CHICAGO -- Heavy rain showers forced a 3-hour, 40-minute delay to the start of the D-backs-Cubs game Friday afternoon.
But the storm didn't contain nearly the amount of thunder that Alfonso Soriano's bat did.
The Cubs' left fielder blasted a pair of home runs and drove home five runs to lead his team past the D-backs, 8-1, on Friday afternoon at Wrigley Field.
The loss snapped Arizona's three-game winning streak and got their second half started on the wrong foot.
"We just didn't play good," D-backs manager Kirk Gibson said. "They kicked our butts in every aspect. We didn't execute in any phase of our game and it was disappointing."
Nothing was more disappointing than the performance of starter Ian Kennedy, who has struggled to find the consistency that allowed him to win 21 games in 2011.
The right-hander allowed seven runs on seven hits in lasting just five-plus innings. Not the kind of lengthy outing Gibson spoke about wanting from his starters with a stretch of 20 games in 20 days.
"Five innings, that's not going to get it [done]," Gibson said. "He was unable to execute his pitches, especially against Soriano. He's unable to throw his fastball where he wants to and his secondary pitches, which he threw very well last year when he got behind in the count, he's just unable to locate them. He's just a different pitcher right now."
Soriano seems to save his best performances for the D-backs.
In his career against Arizona, Soriano has hit .336 (43-for-128) with 16 home runs and 36 RBIs. Both of the homers came on first-pitch fastballs.
"I think you need to execute better against him," Gibson said. "He's a good veteran guy who's been around a long time. He's had success against us, it's our job to make him uncomfortable and not throw balls down the middle like that."
Kennedy obviously wasn't trying to throw the ball down the middle of the plate, but one of his biggest issues this year has been his lack of command and inability to put the ball where he wants consistently.
"I didn't make any of my pitches, so it didn't really matter," Kennedy said when asked what approach he was using with Soriano. "The changeup was over the plate for his first double. Right-down-the-middle fastball for the home run and then the second home run was down and in. He usually likes it down. The execution was terrible."
After watching Kennedy have nearly pinpoint control last year, catcher Miguel Montero is at a loss for why that has not been the case this year.
"It's hard. We've been trying hard.
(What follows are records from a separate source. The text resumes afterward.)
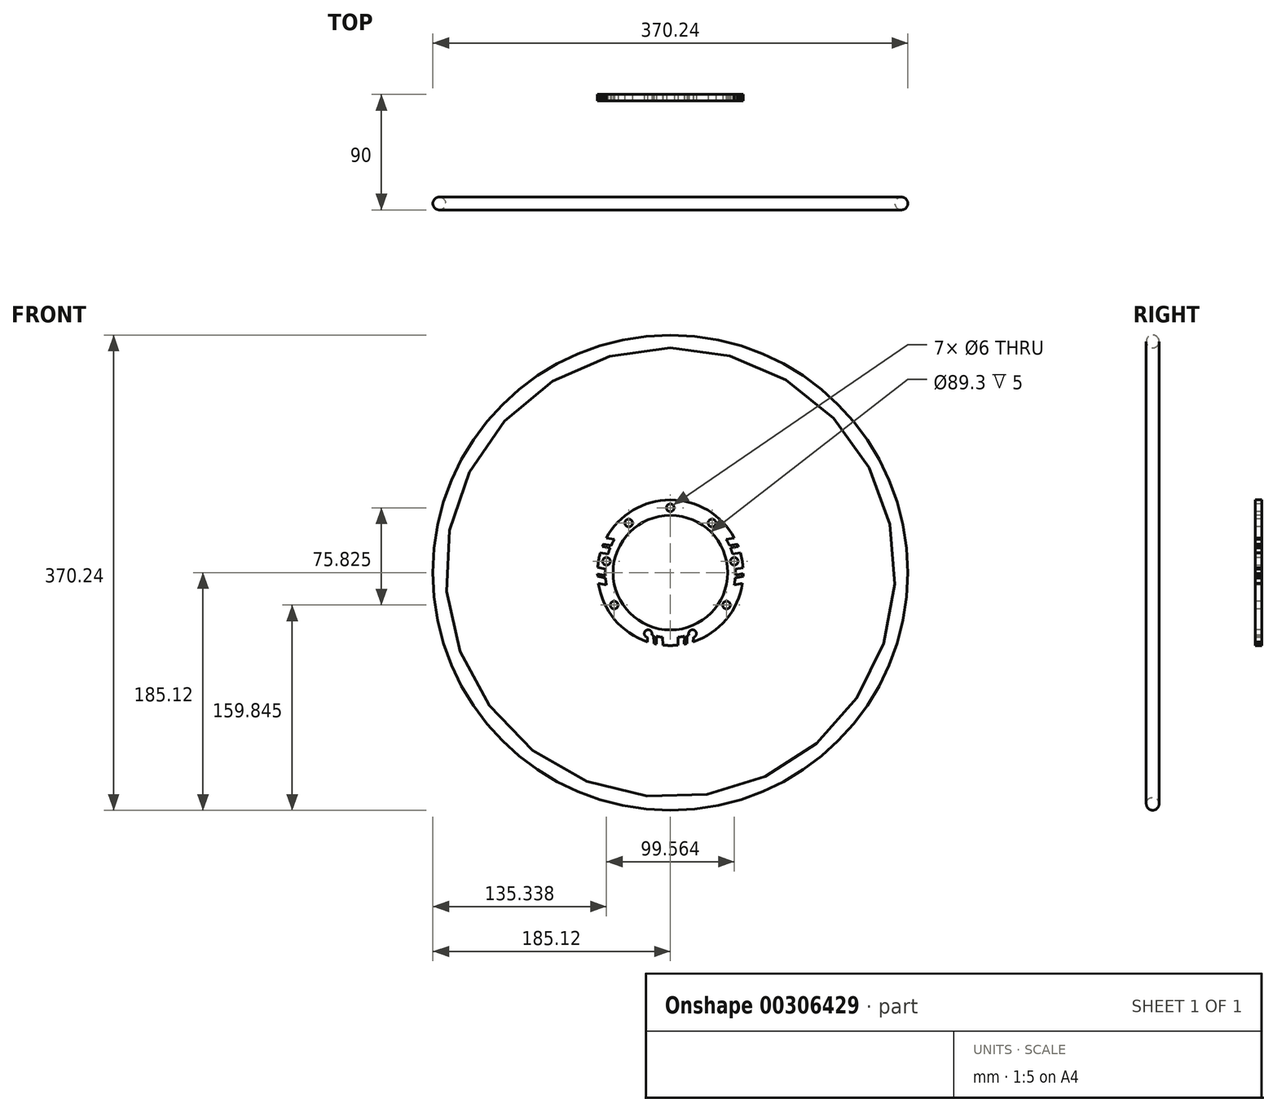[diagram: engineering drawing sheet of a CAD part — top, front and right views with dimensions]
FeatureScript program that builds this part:
annotation { "Feature Type Name" : "Feature", "Feature Type Description" : "" }
export const myFeature = defineFeature(function(context is Context, id is Id, definition is map)
    precondition{}
    {
        {
            var Q0;
            Q0=qCreatedBy(makeId("Front.planeOp"),FACE);
            var sketch = newSketch(context, id + "F0", { "sketchPlane" : qUnion([Q0])});
            skCircle(sketch, "E0", {"center": v(0, 0) * mm, "radius": 180 * mm});
            skCircle(sketch, "E1", {"center": v(0, 0) * mm, "radius": 44.65 * mm});
            skCircle(sketch, "E2", {"center": v(0, 50.55) * mm, "radius": 3 * mm});
            skCircle(sketch, "E3.1.0", {"center": v(32.5, 38.72) * mm, "radius": 3 * mm});
            skCircle(sketch, "E3.2.0", {"center": v(49.78, 8.78) * mm, "radius": 3 * mm});
            skLineSegment(sketch, "E3.anchor1", {"start": v(0, 0) * mm, "end": v(0, 50.55) * mm, "construction": true});
            skLineSegment(sketch, "E3.anchor2", {"start": v(0, 0) * mm, "end": v(-32.5, 38.72) * mm, "construction": true});
            skCircle(sketch, "E4.1.3.0", {"center": v(43.78, -25.28) * mm, "radius": 3 * mm});
            skCircle(sketch, "E4.1.4.0", {"center": v(17.29, -47.5) * mm, "radius": 3 * mm});
            skCircle(sketch, "E4.1.5.0", {"center": v(-17.29, -47.5) * mm, "radius": 3 * mm});
            skCircle(sketch, "E4.1.6.0", {"center": v(-43.78, -25.28) * mm, "radius": 3 * mm});
            skCircle(sketch, "E4.1.7.0", {"center": v(-49.78, 8.78) * mm, "radius": 3 * mm});
            skCircle(sketch, "E4.1.8.0", {"center": v(-32.5, 38.72) * mm, "radius": 3 * mm});
            skLineSegment(sketch, "E5", {"start": v(50.63, 2.67) * mm, "end": v(56.62, 3.9) * mm});
            skArc(sketch, "E6", {"start": v(-43.56, 25.94) * mm, "mid": v(-44.85, 23.65) * mm, "end": v(-46.01, 21.3) * mm});
            skArc(sketch, "E7.trimOffspring", {"start": v(-50.62, 2.76) * mm, "mid": v(-50.7, 0.27) * mm, "end": v(-50.65, -2.21) * mm});
            skArc(sketch, "E8.trimOffspring", {"start": v(-46.86, 19.36) * mm, "mid": v(-47.75, 17.04) * mm, "end": v(-48.53, 14.68) * mm});
            skArc(sketch, "E9.trimOffspring", {"start": v(-50.52, -4.32) * mm, "mid": v(-50.22, -6.93) * mm, "end": v(-49.8, -9.52) * mm});
            skArc(sketch, "E10", {"start": v(45.98, 21.35) * mm, "mid": v(44.82, 23.7) * mm, "end": v(43.53, 26) * mm});
            skArc(sketch, "E11.trimOffspring", {"start": v(50.66, -1.98) * mm, "mid": v(50.7, 0.34) * mm, "end": v(50.63, 2.67) * mm});
            skArc(sketch, "E12.trimOffspring", {"start": v(48.52, 14.7) * mm, "mid": v(47.73, 17.1) * mm, "end": v(46.81, 19.47) * mm});
            skArc(sketch, "E13.trimOffspring", {"start": v(49.81, -9.45) * mm, "mid": v(50.23, -6.86) * mm, "end": v(50.52, -4.25) * mm});
            skArc(sketch, "E14.trimOffspring", {"start": v(-14.5, -48.58) * mm, "mid": v(-13.75, -48.8) * mm, "end": v(-13, -49) * mm});
            skArc(sketch, "E15", {"start": v(6.06, -50.34) * mm, "mid": v(8.51, -49.98) * mm, "end": v(10.94, -49.5) * mm});
            skArc(sketch, "E16.trimOffspring", {"start": v(13, -49) * mm, "mid": v(13.75, -48.8) * mm, "end": v(14.5, -48.58) * mm});
            skArc(sketch, "E17.trimOffspring", {"start": v(-10.93, -49.5) * mm, "mid": v(-8.51, -49.98) * mm, "end": v(-6.07, -50.34) * mm});
            skLineSegment(sketch, "E18", {"start": v(44.82, 23.7) * mm, "end": v(174.77, 43.07) * mm});
            skLineSegment(sketch, "E19", {"start": v(47.73, 17.1) * mm, "end": v(176.31, 36.26) * mm});
            skLineSegment(sketch, "E20", {"start": v(50.7, 0.34) * mm, "end": v(178.06, 26.36) * mm});
            skLineSegment(sketch, "E21", {"start": v(50.23, -6.86) * mm, "end": v(178.95, 19.43) * mm});
            skLineSegment(sketch, "E22", {"start": v(8.51, -49.98) * mm, "end": v(5.15, -179.93) * mm});
            skLineSegment(sketch, "E23", {"start": v(-8.51, -49.98) * mm, "end": v(-5.41, -179.92) * mm});
            skLineSegment(sketch, "E24", {"start": v(15.36, -49.8) * mm, "end": v(12, -179.6) * mm});
            skLineSegment(sketch, "E25", {"start": v(-15.1, -49.55) * mm, "end": v(-12, -179.6) * mm});
            skLineSegment(sketch, "E26", {"start": v(-50.22, -6.93) * mm, "end": v(-178.89, 19.96) * mm});
            skLineSegment(sketch, "E27", {"start": v(-50.7, 0.27) * mm, "end": v(-177.98, 26.87) * mm});
            skLineSegment(sketch, "E28", {"start": v(-47.75, 17.04) * mm, "end": v(-176.2, 36.77) * mm});
            skPoint(sketch, "E29.startSnap0", {"position": v(-44.85, 23.65) * mm});
            skLineSegment(sketch, "E30", {"start": v(49.85, 27.12) * mm, "end": v(49.94, 26.95) * mm});
            skLineSegment(sketch, "E31", {"start": v(43.53, 26) * mm, "end": v(49.94, 26.95) * mm});
            skLineSegment(sketch, "E32", {"start": v(45.98, 21.35) * mm, "end": v(52.2, 22.28) * mm});
            skLineSegment(sketch, "E33", {"start": v(46.81, 19.47) * mm, "end": v(52.96, 20.38) * mm});
            skLineSegment(sketch, "E34", {"start": v(48.52, 14.7) * mm, "end": v(54.57, 15.6) * mm});
            skLineSegment(sketch, "E35", {"start": v(50.66, -1.98) * mm, "end": v(56.75, -0.74) * mm});
            skLineSegment(sketch, "E36", {"start": v(50.52, -4.25) * mm, "end": v(56.67, -3) * mm});
            skLineSegment(sketch, "E37", {"start": v(49.81, -9.45) * mm, "end": v(56.16, -8.15) * mm});
            skLineSegment(sketch, "E38", {"start": v(-43.56, 25.94) * mm, "end": v(-49.96, 26.92) * mm});
            skLineSegment(sketch, "E39", {"start": v(-46.01, 21.3) * mm, "end": v(-52.2, 22.24) * mm});
            skLineSegment(sketch, "E40", {"start": v(-46.86, 19.36) * mm, "end": v(-53, 20.3) * mm});
            skLineSegment(sketch, "E41", {"start": v(-48.53, 14.68) * mm, "end": v(-54.56, 15.6) * mm});
            skLineSegment(sketch, "E42", {"start": v(-50.65, -2.21) * mm, "end": v(-56.74, -0.94) * mm});
            skLineSegment(sketch, "E43", {"start": v(-50.62, 2.76) * mm, "end": v(-56.6, 4) * mm});
            skLineSegment(sketch, "E44", {"start": v(-50.52, -4.32) * mm, "end": v(-56.67, -3.03) * mm});
            skLineSegment(sketch, "E45", {"start": v(-49.8, -9.52) * mm, "end": v(-56.16, -8.2) * mm});
            skLineSegment(sketch, "E46", {"start": v(-44.85, 23.65) * mm, "end": v(-174.64, 43.58) * mm});
            skLineSegment(sketch, "E47", {"start": v(13, -49) * mm, "end": v(12.84, -55.28) * mm});
            skLineSegment(sketch, "E48", {"start": v(10.94, -49.5) * mm, "end": v(10.78, -55.72) * mm});
            skLineSegment(sketch, "E49", {"start": v(6.06, -50.34) * mm, "end": v(5.9, -56.44) * mm});
            skLineSegment(sketch, "E50", {"start": v(17.92, -50.43) * mm, "end": v(17.83, -53.88) * mm});
            skLineSegment(sketch, "E51", {"start": v(-6.07, -50.34) * mm, "end": v(-5.92, -56.44) * mm});
            skLineSegment(sketch, "E52", {"start": v(-10.93, -49.5) * mm, "end": v(-10.78, -55.72) * mm});
            skLineSegment(sketch, "E53", {"start": v(-13, -49) * mm, "end": v(-12.85, -55.28) * mm});
            skLineSegment(sketch, "E54", {"start": v(-17.92, -50.43) * mm, "end": v(-17.84, -53.87) * mm});
            skArc(sketch, "E55", {"start": v(49.94, 26.95) * mm, "mid": v(-0.02, 56.75) * mm, "end": v(-49.96, 26.92) * mm});
            skArc(sketch, "E56.trimOffspring", {"start": v(52.96, 20.38) * mm, "mid": v(52.59, 21.34) * mm, "end": v(52.2, 22.28) * mm});
            skArc(sketch, "E57.trimOffspring", {"start": v(56.67, -3) * mm, "mid": v(56.72, -1.87) * mm, "end": v(56.75, -0.74) * mm});
            skArc(sketch, "E58.trimOffspring", {"start": v(56.62, 3.9) * mm, "mid": v(55.9, 9.8) * mm, "end": v(54.57, 15.6) * mm});
            skArc(sketch, "E59.trimOffspring", {"start": v(-52.2, 22.24) * mm, "mid": v(-52.61, 21.28) * mm, "end": v(-53, 20.3) * mm});
            skArc(sketch, "E60.trimOffspring", {"start": v(-54.56, 15.6) * mm, "mid": v(-55.89, 9.86) * mm, "end": v(-56.6, 4) * mm});
            skArc(sketch, "E61.trimOffspring", {"start": v(-56.74, -0.94) * mm, "mid": v(-56.72, -1.98) * mm, "end": v(-56.67, -3.03) * mm});
            skArc(sketch, "E62.trimOffspring", {"start": v(-56.16, -8.2) * mm, "mid": v(-43.48, -36.47) * mm, "end": v(-17.84, -53.87) * mm});
            skArc(sketch, "E63.trimOffspring", {"start": v(-12.85, -55.28) * mm, "mid": v(-11.82, -55.5) * mm, "end": v(-10.78, -55.72) * mm});
            skArc(sketch, "E64.trimOffspring", {"start": v(-5.92, -56.44) * mm, "mid": v(-0.01, -56.75) * mm, "end": v(5.9, -56.44) * mm});
            skArc(sketch, "E65.trimOffspring", {"start": v(10.78, -55.72) * mm, "mid": v(11.81, -55.5) * mm, "end": v(12.84, -55.28) * mm});
            skArc(sketch, "E66.trimOffspring", {"start": v(17.83, -53.88) * mm, "mid": v(43.49, -36.46) * mm, "end": v(56.16, -8.15) * mm});
            skPoint(sketch, "E67.orphan", {"position": v(15.4, -48.58) * mm});
            skSolve(sketch);
        }
        {
            var Q0;
            Q0=qCreatedBy(makeId("Top.planeOp"),FACE);
            var sketch = newSketch(context, id + "F1", { "sketchPlane" : qUnion([Q0])});
            skCircle(sketch, "E68", {"center": v(-180.12, 0) * mm, "radius": 5 * mm});
            skSolve(sketch);
        }
        {
            var Q0;
            Q0=makeQuery(id+"F1.imprint","IMPRINT",FACE,{"disambiguationData":[TD([[makeQuery(id+"F1.imprint","IMPRINT",EDGE,{"derivedFrom":sQuery(id+"F1.wireOp",EDGE,"E68")}),1.0]])]});
            var Q1;
            Q1=sQuery(id+"F0.wireOp",EDGE,"E0");
            revolve(context, id + "F2", {"entities" : qUnion([Q0]), "axis" : qUnion([Q1]), "revolveType" : RevolveType.FULL});
        }
        {
            var Q0;
            Q0=makeQuery(id+"F0.imprint","IMPRINT",FACE,{"disambiguationData":[TD([[makeQuery(id+"F0.imprint","IMPRINT",EDGE,{"derivedFrom":sQuery(id+"F0.wireOp",EDGE,"E1")}),-1.0]])]});
            extrude(context, id + "F3", {"entities" : qUnion([Q0]), "oppositeDirection" : true, "depth" : 85 * mm, "offsetDistance" : 25 * mm, "hasSecondDirection" : true, "secondDirectionOppositeDirection" : true, "secondDirectionDepth" : 80 * mm});
        }
        {
            var Q0;
            Q0=sQuery(id+"F0.wireOp",EDGE,"E46");
            extrude(context, id + "F4", {"bodyType" : ToolBodyType.SURFACE, "surfaceEntities" : qUnion([Q0]), "oppositeDirection" : true, "depth" : 82.5 * mm, "offsetDistance" : 25 * mm});
        }
    });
I know he's trying hard, it's just frustrating because you try to get into it and he just hasn't put it all together so far," Montero said.
Soriano's first homer led off the fourth inning and gave the Cubs a 2-1 lead.
One inning later, he widened the lead when he blasted a two-out, three-run homer that put Chicago up, 5-1.
The All-Star break apparently helped the veteran.
"I [felt] very good today," Soriano said. "Those four days, I cleared my mind and my body, too. The game that I had today, I hope I have a couple more like that and help the team to win."
For Kennedy, it's back to the drawing board.
"It's really, really frustrating," he said. "That's all I can tell you. I feel good one outing and then I don't know what happens the next outing. It's two completely different people. It's frustrating for me."
To add injury to insult, D-backs left fielder Jason Kubel was forced to leave the game in the seventh after he experienced tightness in his right hamstring.
"I had that little slip in the second inning," Kubel said. "[The field] felt slick all game long, it was pretty dangerous out there. I was hoping as the game went on, it would loosen up and get better, but it just got worse and worse."